Huéspedes

Hasta la madre de su casa y de comer frijoles, decidió irse con el novio. Apenas lo conocía pero tenía una escaleid del año: dorada y grande, imponente y brillante como un sol, ruidosa y de motor alterado, sonaba La cucaracha cuando el joven novio iba por ella y aplastaba el claxon. Ella salía brincando, liberada de las cadenas de la miseria en que vivía su familia.
Iba por ella a la prepa y de ahí se salió cuando él le propuso que se fueran a vivir juntos. Le puso una casa grande, de seis recámaras. Es tuya, le dijo. La compré para ti. Y al otro día, mientras los cargadores metían los muebles y los obreros hacían arreglos y detallaban, ella se instaló en sus aposentos.
Ese mediodía que decidió irse de su casa, a sus dieciséis, su padre le había puesto una pela. Hija de tu chingada madre, te crees riquilla cabrona. Pero yo soy más cabrón. Y le pegó varias cachetadas y le dejó muescas de los cintarazos en la espalda. Órale, pa que te eduques. Ella no chilló. Orgullosa se puso de pie y miró a su madre, como despidiéndose de ella. Agarró el plato de frijoles y lo estrelló en el piso. Gritó trágatelo tú, dirigiéndose a su papá. Y se fue.
No tenía ni dos semanas de novia pero al joven de la Colt en la cintura le fascinó la idea de llevarse consigo aquella chaparrita morena, cuyas ondulaciones brincaban cuando usaba faldas cortas y voladas. Era su novia, su morra, su amor, su trofeo. La idolatró, la puso en un altar y la encerró en esa casona inmensa en la que ella era todavía más diminuta y conservaba esa belleza, con todo y ese bebé recién parido.

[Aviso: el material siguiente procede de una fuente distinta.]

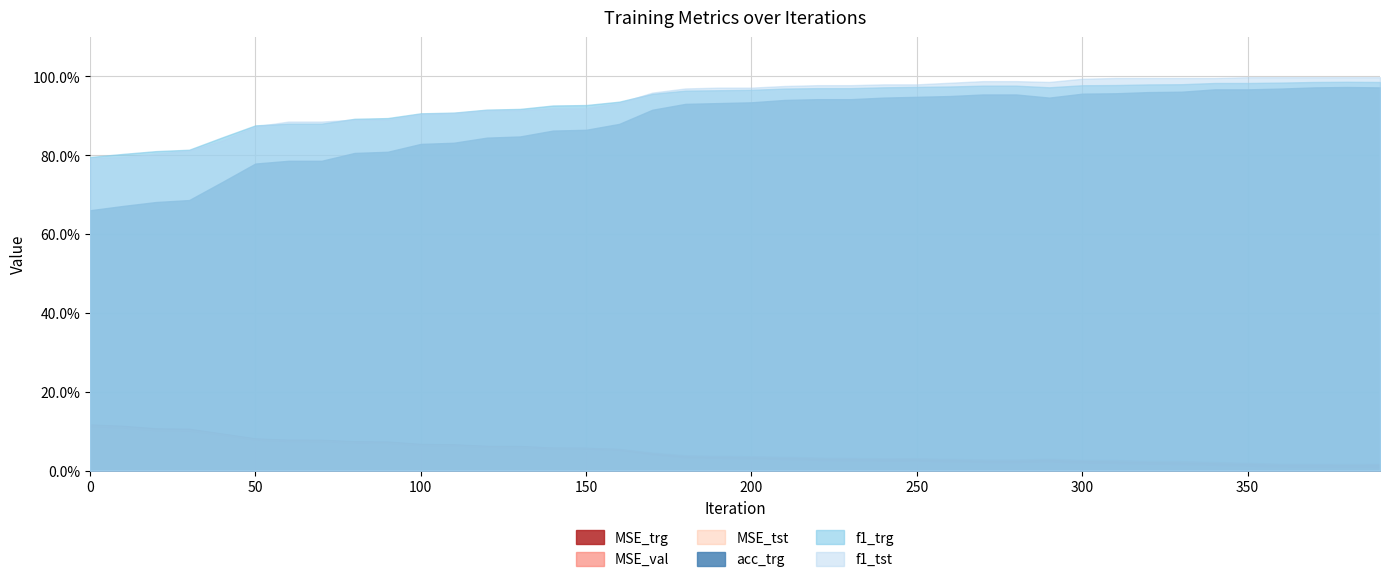

Reading right to left, list all the values displayed in this chart.

MSE_trg: 0.0	0.0	0.0	0.0	0.0	0.0	0.0	0.0	0.0	0.0	0.0	0.0	0.0	0.0	0.0	0.0	0.0	0.0	0.0	0.0	0.0	0.0	0.0	0.1	0.1	0.1	0.1	0.1	0.1	0.1	0.1	0.1	0.1	0.1	0.1	0.1	0.1	0.1	0.1	0.1
MSE_val: 0.0	0.0	0.0	0.0	0.0	0.0	0.0	0.0	0.0	0.0	0.0	0.0	0.0	0.0	0.0	0.0	0.0	0.0	0.0	0.0	0.0	0.0	0.0	0.1	0.1	0.1	0.1	0.1	0.1	0.1	0.1	0.1	0.1	0.1	0.1	0.1	0.1	0.1	0.1	0.1
MSE_tst: 0.0	0.0	0.0	0.0	0.0	0.0	0.0	0.0	0.0	0.0	0.0	0.0	0.0	0.0	0.0	0.0	0.0	0.0	0.0	0.0	0.0	0.0	0.0	0.0	0.1	0.1	0.1	0.1	0.1	0.1	0.1	0.1	0.1	0.1	0.1	0.1	0.1	0.1	0.1	0.1
acc_trg: 1.0	1.0	1.0	1.0	1.0	1.0	1.0	1.0	1.0	1.0	0.9	1.0	1.0	1.0	0.9	0.9	0.9	0.9	0.9	0.9	0.9	0.9	0.9	0.9	0.9	0.9	0.8	0.8	0.8	0.8	0.8	0.8	0.8	0.8	0.8	0.7	0.7	0.7	0.7	0.7
f1_trg: 1.0	1.0	1.0	1.0	1.0	1.0	1.0	1.0	1.0	1.0	1.0	1.0	1.0	1.0	1.0	1.0	1.0	1.0	1.0	1.0	1.0	1.0	1.0	0.9	0.9	0.9	0.9	0.9	0.9	0.9	0.9	0.9	0.9	0.9	0.9	0.8	0.8	0.8	0.8	0.8
f1_tst: 1.0	1.0	1.0	1.0	1.0	1.0	1.0	1.0	1.0	1.0	1.0	1.0	1.0	1.0	1.0	1.0	1.0	1.0	1.0	1.0	1.0	1.0	1.0	0.9	0.9	0.9	0.9	0.9	0.9	0.9	0.9	0.9	0.9	0.9	0.9	0.8	0.8	0.8	0.8	0.8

Una noche llegaron cinco suburban y quince hombres. Todos encuernados. Se metieron a la cochera e ingresaron seguros a la mansión. Ella salió a la sala, espantada. Quiénes son ustedes, qué quieren. El de gabardina hizo señas y bajaron cajas con botas de avestruz, hieleras con carnes y mariscos y cerveza, paquetes de droga. El hombre la miró y se acomodó en el sillón más grande.
Otro de los empistolados bajó y le lanzó un piropo a la mujer. El de gabardina lo castigó: te quedas en la suburban por faltarle respeto a la señora de la casa, pídele disculpas, pendejo. Se dirigió a ella y le explicó que era el jefe de su esposo, que les había dado permiso para quedarse unos días porque necesitaban esconderse.
Dónde duermes, preguntó el jefe. Le dijo que en el cuarto de servicio. Eres muy lista, respondió él. A partir de hoy yo duermo ahí. Repartió las recámaras y le pidió que no se preocupara. No le va a pasar nada. Ahí permanecieron quince días. Al esposo le encargaron que custodiara la entrada, mientras el bebé bailaba entre colillas de cigarros de mota, hilos de polvo blanco y botellas vacías de bucanas.